"If we take a sequence alignment, perhaps an easy case such as an alignment of exon sequences of a gene, and then we run (say) a parsimony algorithm, and consider ourselves to be making an estimate of the unrooted evolutionary tree (perhaps later rooting it by outgroup), what do Ebach and Williams say of this?"(Felsenstein in Comments)Felsenstein kindly offers a few suggestions ("guesses") as to what we might think. These are as follows::
- It is not inferring the phylogeny because this process is "phenetic"
- It is not making a classification so it is fine but not of interest to us
- It should instead be trying to make a classification
- It is making a classification but a "phenetic" one so not a good one.
Of course, we welcome helpful suggestions ("guesses"), as our desire has been (and hopefully will remain) the examination of the process of systematics, a complex field that develops and grows, as does all science. Thus, we crave his indulgence at our dissection of his suggestions in the interest of scientific endeavour.

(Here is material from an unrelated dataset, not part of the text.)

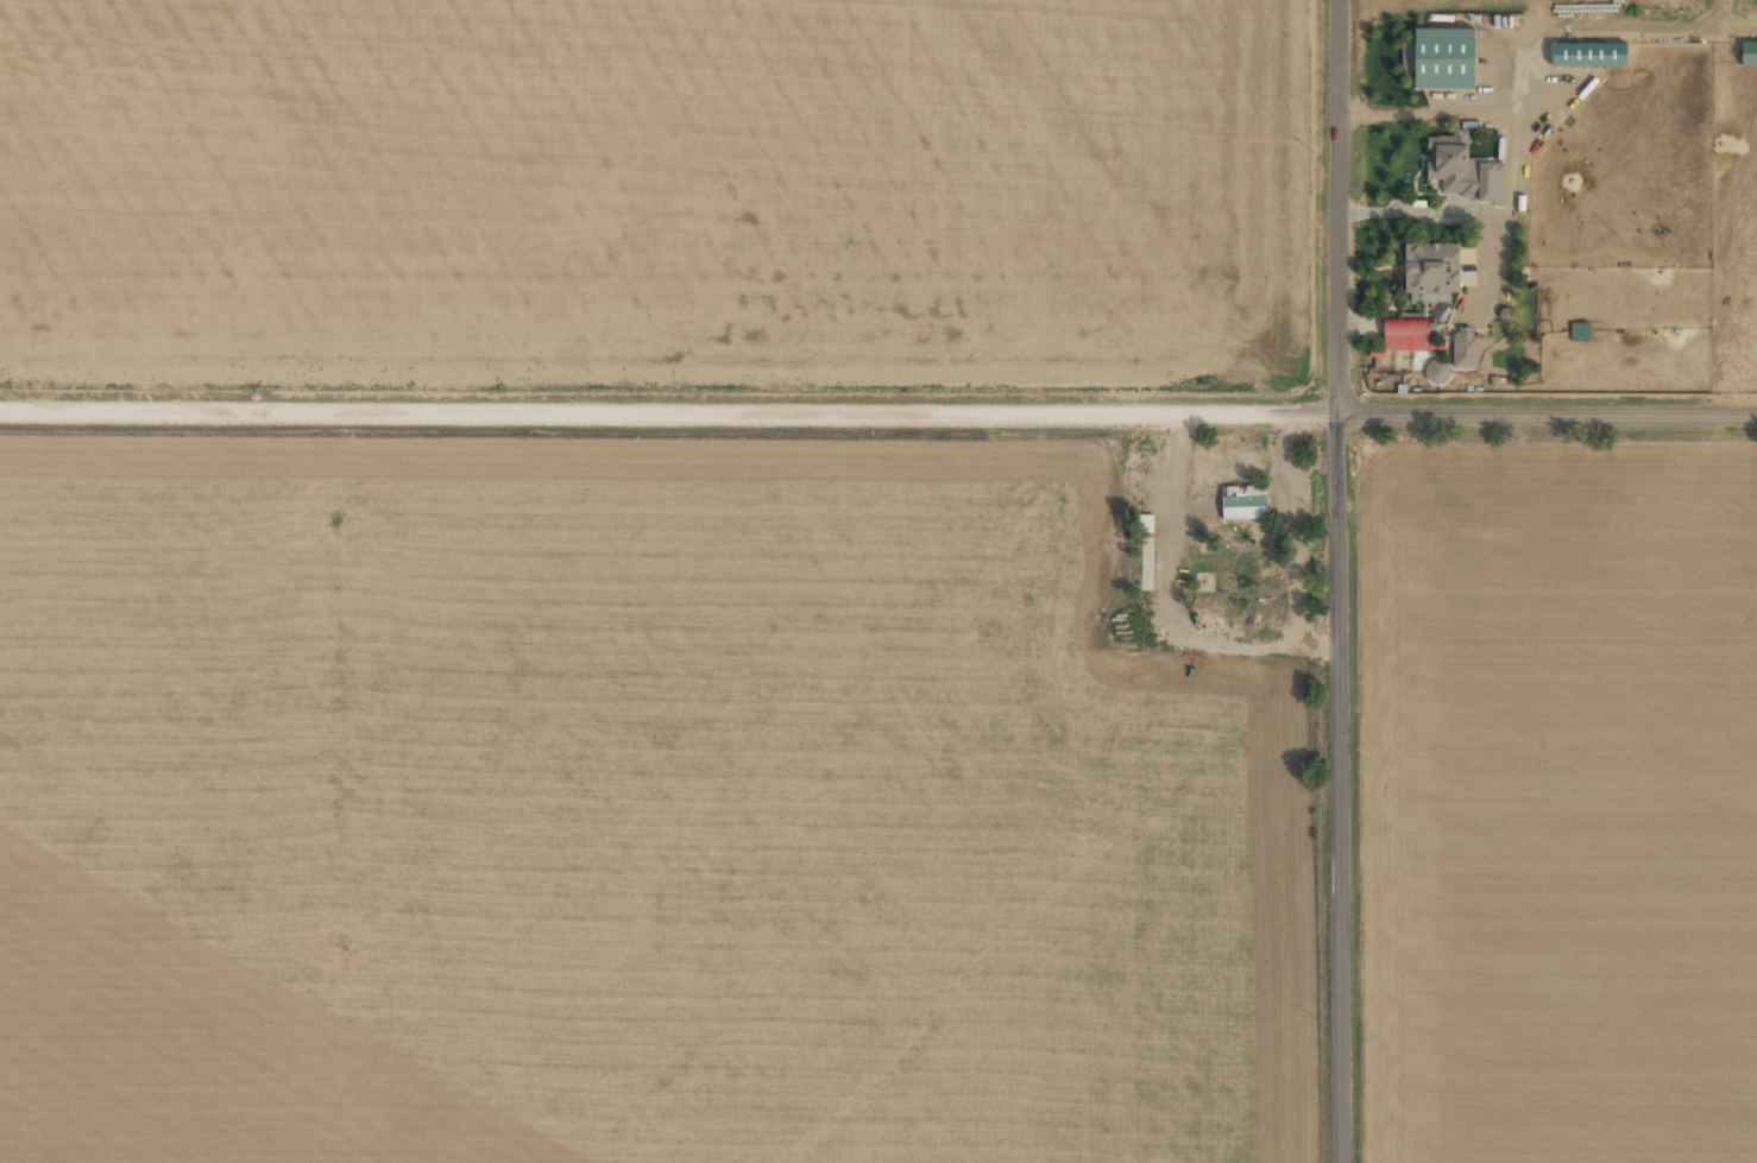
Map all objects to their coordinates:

First, we find it a little troublesome to deal with efforts that are thought ‘good’ or "bad" and do not really know what those words might mean in the context above. To us, phenetics is neither good nor bad. Consider the following. Linnaeus created the Sexual System of classification for plants, a system he acknowledged as artificial. That system still has its uses, when one is faced with a particular plant and needs to know its name, then (usually) that can achieved by working through the Sexual System. It is an Artificial Classification – it is neither bad nor good (Linnaeus knew that). It is inappropriate when wishing to investigate the natural system; it is appropriate when wishing to find a name.

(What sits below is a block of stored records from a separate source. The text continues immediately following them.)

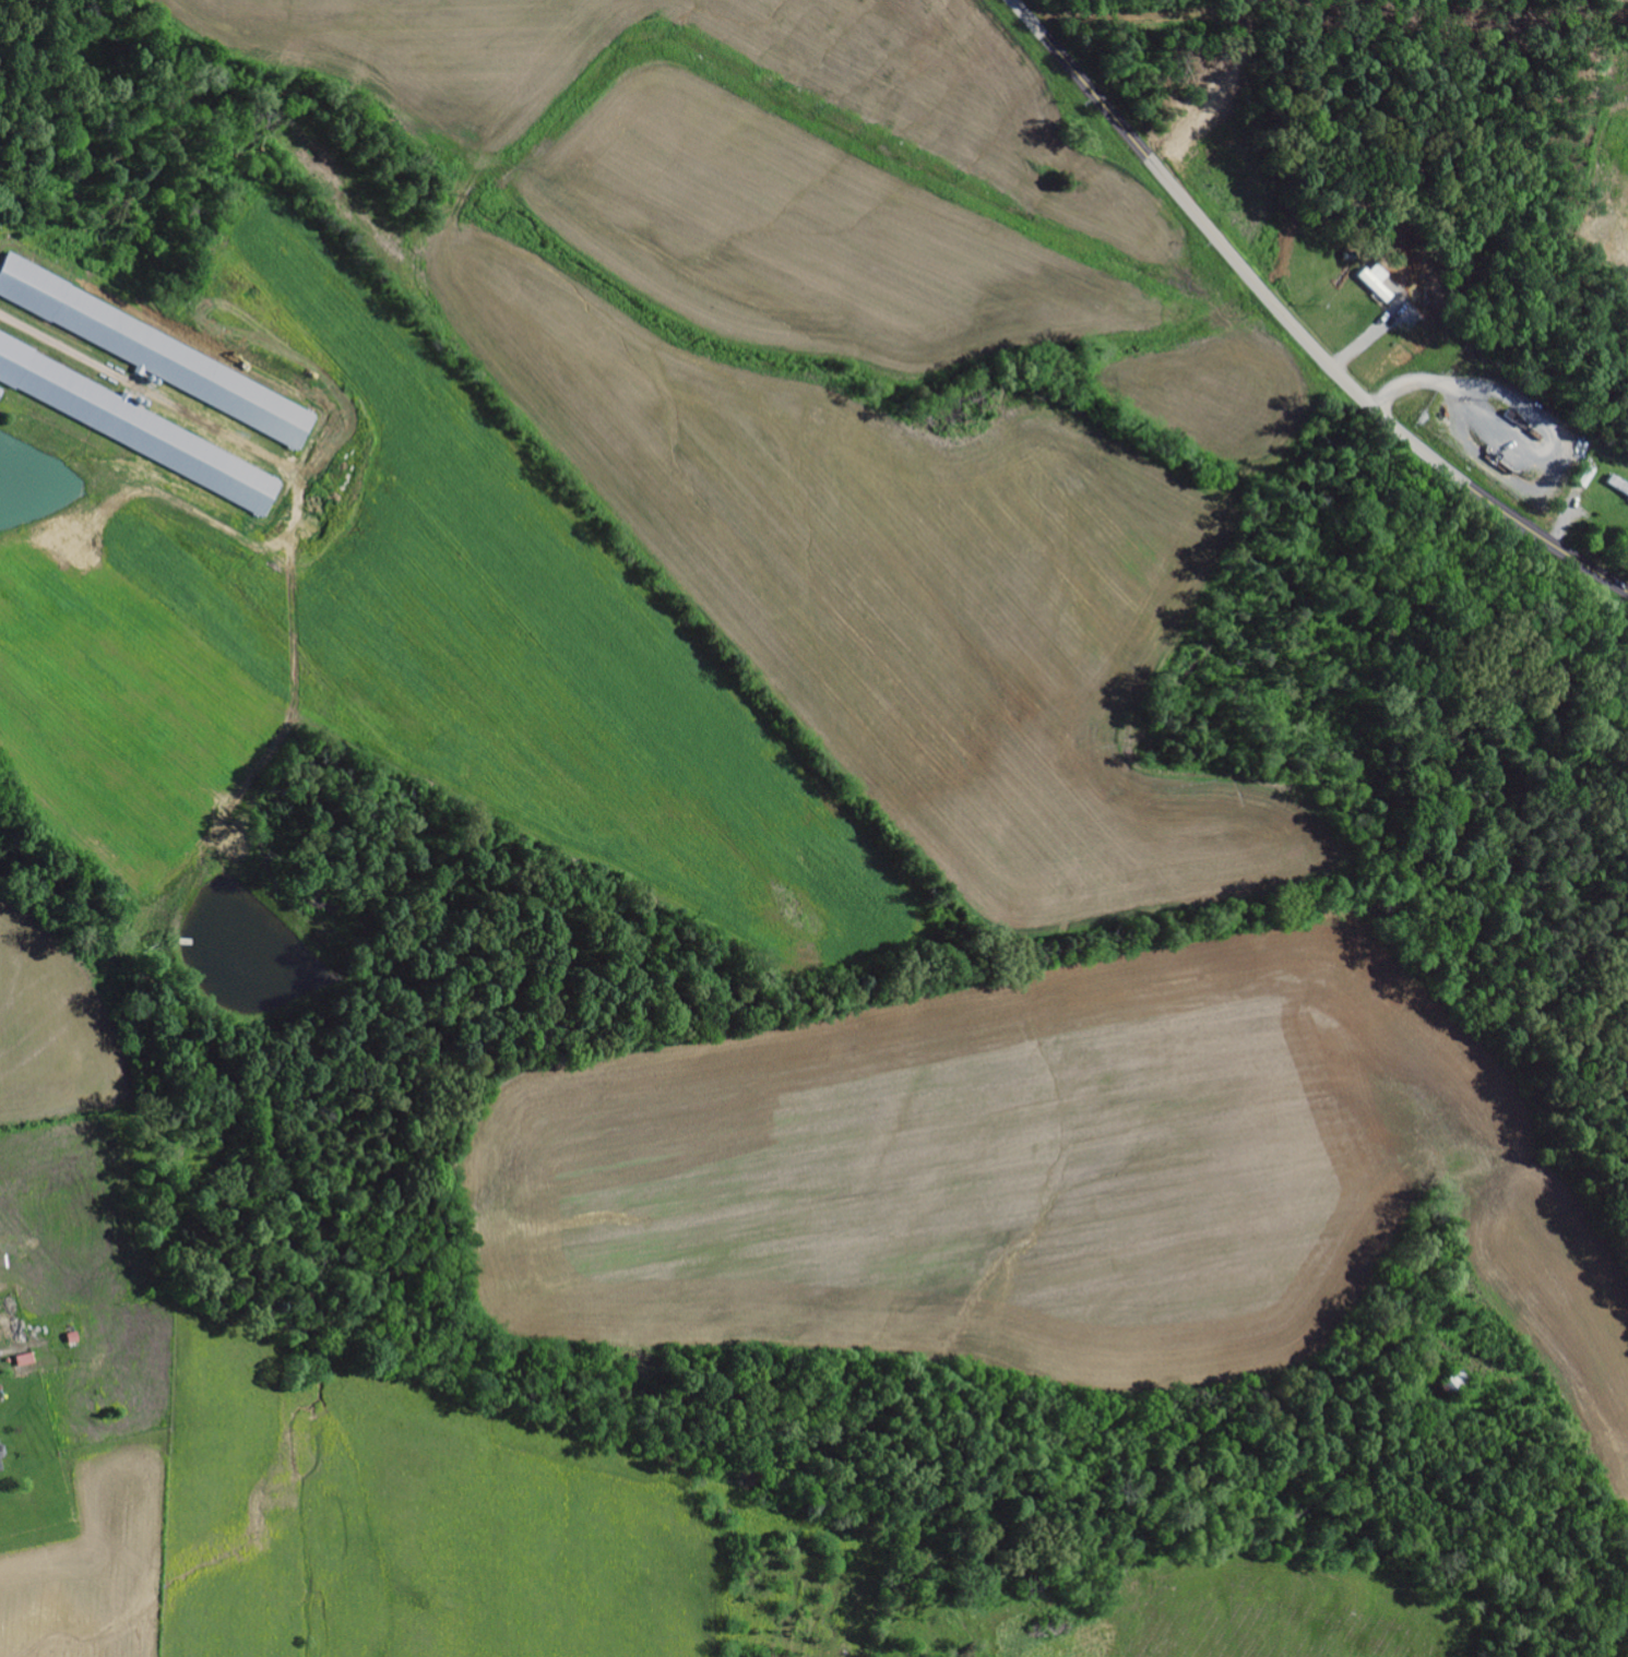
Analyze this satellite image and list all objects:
road: (1293, 325)
building: (161, 356)
building: (128, 423)
building: (1619, 485)
building: (27, 1366)
building: (0, 1470)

Second, whether one is "inferring the phylogeny" or just exploring the distribution of homologies, any branching diagram that results can be made into a classification. Thus, points 1—4 above are without meaning.
In our (several) posts we noted that Natural Classification is investigated using homologies – and similarities, in and of themselves, are not homologies. Consider a matrix of characters, with either 1's and 0's or A's and T's ("…take a sequence alignment…"). What are they? Similarities. The matrix is, one might say, phenetic. The application of UPGMA, or Neighbor-joining, or parsimony, or…well, whatever, cannot change that fact. And, it would appear, that UPGMA, or Neighbor-joining, or parsimony, and so on, are all forms of weighting, regardless of whether one might believe that the 'model' is an accurate representation of the evolutionary process. Now as we noted, "Phenetics uses a method in order to generate a classification that mimics a natural group. The method for doing so can be useful in order to work out similarities between taxa, but the method is only a mimic." Thus, we might offer the following: much of the last 40 years of exploration of methods has, inadvertently, focused on ways one might modify or adjust a matrix of similarities.
We do not have, nor do we promote, any "favorite approach…". This is not a competition. Systematics (classification, phylogeny) is about homologies and their distribution.
The cladistic revolution of the 1960s was necessary because of palaeontology, its promises, its claims, and what it delivered. Palaeontology is reformed as a consequence, yet its effect on systematics, mostly detrimental, lasted 100 years.
Perhaps it's time for another revolution.